Copy out the text of each item line by line, keeping every word, number and symbol as it appears.

──────────

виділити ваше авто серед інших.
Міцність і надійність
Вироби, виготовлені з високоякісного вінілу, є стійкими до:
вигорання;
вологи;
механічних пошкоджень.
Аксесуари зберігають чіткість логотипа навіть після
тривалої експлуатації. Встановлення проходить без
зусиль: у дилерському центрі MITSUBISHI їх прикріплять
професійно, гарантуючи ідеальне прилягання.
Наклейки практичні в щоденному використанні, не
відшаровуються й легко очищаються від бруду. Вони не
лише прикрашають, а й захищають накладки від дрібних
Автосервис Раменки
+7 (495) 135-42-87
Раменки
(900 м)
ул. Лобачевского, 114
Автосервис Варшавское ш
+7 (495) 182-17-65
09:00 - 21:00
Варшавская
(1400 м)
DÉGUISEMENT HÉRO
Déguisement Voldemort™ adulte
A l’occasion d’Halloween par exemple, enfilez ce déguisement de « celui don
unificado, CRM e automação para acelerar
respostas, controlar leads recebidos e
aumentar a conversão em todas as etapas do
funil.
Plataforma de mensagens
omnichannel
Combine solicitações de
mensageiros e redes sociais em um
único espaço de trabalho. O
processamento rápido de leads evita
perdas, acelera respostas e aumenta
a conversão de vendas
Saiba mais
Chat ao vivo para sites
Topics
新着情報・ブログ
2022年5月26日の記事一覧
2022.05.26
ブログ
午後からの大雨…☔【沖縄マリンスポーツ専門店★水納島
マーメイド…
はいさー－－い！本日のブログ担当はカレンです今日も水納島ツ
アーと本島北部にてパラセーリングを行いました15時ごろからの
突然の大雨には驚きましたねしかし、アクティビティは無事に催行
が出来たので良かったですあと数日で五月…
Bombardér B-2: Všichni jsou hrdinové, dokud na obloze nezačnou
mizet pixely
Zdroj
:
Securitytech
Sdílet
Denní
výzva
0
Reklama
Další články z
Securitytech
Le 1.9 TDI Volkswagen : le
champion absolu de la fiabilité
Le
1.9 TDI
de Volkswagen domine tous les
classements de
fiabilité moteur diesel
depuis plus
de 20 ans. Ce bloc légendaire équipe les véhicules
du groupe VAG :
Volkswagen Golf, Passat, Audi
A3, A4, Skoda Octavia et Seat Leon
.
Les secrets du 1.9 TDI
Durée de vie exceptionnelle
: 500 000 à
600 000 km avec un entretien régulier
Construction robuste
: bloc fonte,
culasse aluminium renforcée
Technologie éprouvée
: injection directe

──────────

Written reply:
виділити ваше авто серед інших.
Міцність і надійність
Вироби, виготовлені з високоякісного вінілу, є стійкими до:
вигорання;
вологи;
механічних пошкоджень.
Аксесуари зберігають чіткість логотипа навіть після
тривалої експлуатації. Встановлення проходить без
зусиль: у дилерському центрі MITSUBISHI їх прикріплять
професійно, гарантуючи ідеальне прилягання.
Наклейки практичні в щоденному використанні, не
відшаровуються й легко очищаються від бруду. Вони не
лише прикрашають, а й захищають накладки від дрібних
Автосервис Раменки
+7 (495) 135-42-87
Раменки
(900 м)
ул. Лобачевского, 114
Автосервис Варшавское ш
+7 (495) 182-17-65
09:00 - 21:00
Варшавская
(1400 м)
DÉGUISEMENT HÉRO
Déguisement Voldemort™ adulte
A l’occasion d’Halloween par exemple, enfilez ce déguisement de « celui don
unificado, CRM e automação para acelerar
respostas, controlar leads recebidos e
aumentar a conversão em todas as etapas do
funil.
Plataforma de mensagens
omnichannel
Combine solicitações de
mensageiros e redes sociais em um
único espaço de trabalho. O
processamento rápido de leads evita
perdas, acelera respostas e aumenta
a conversão de vendas
Saiba mais
Chat ao vivo para sites
Topics
新着情報・ブログ
2022年5月26日の記事一覧
2022.05.26
ブログ
午後からの大雨…☔【沖縄マリンスポーツ専門店★水納島
マーメイド…
はいさー－－い！本日のブログ担当はカレンです今日も水納島ツ
アーと本島北部にてパラセーリングを行いました15時ごろからの
突然の大雨には驚きましたねしかし、アクティビティは無事に催行
が出来たので良かったですあと数日で五月…
Bombardér B-2: Všichni jsou hrdinové, dokud na obloze nezačnou
mizet pixely
Zdroj
:
Securitytech
Sdílet
Denní
výzva
0
Reklama
Další články z
Securitytech
Le 1.9 TDI Volkswagen : le
champion absolu de la fiabilité
Le
1.9 TDI
de Volkswagen domine tous les
classements de
fiabilité moteur diesel
depuis plus
de 20 ans. Ce bloc légendaire équipe les véhicules
du groupe VAG :
Volkswagen Golf, Passat, Audi
A3, A4, Skoda Octavia et Seat Leon
.
Les secrets du 1.9 TDI
Durée de vie exceptionnelle
: 500 000 à
600 000 km avec un entretien régulier
Construction robuste
: bloc fonte,
culasse aluminium renforcée
Technologie éprouvée
: injection directe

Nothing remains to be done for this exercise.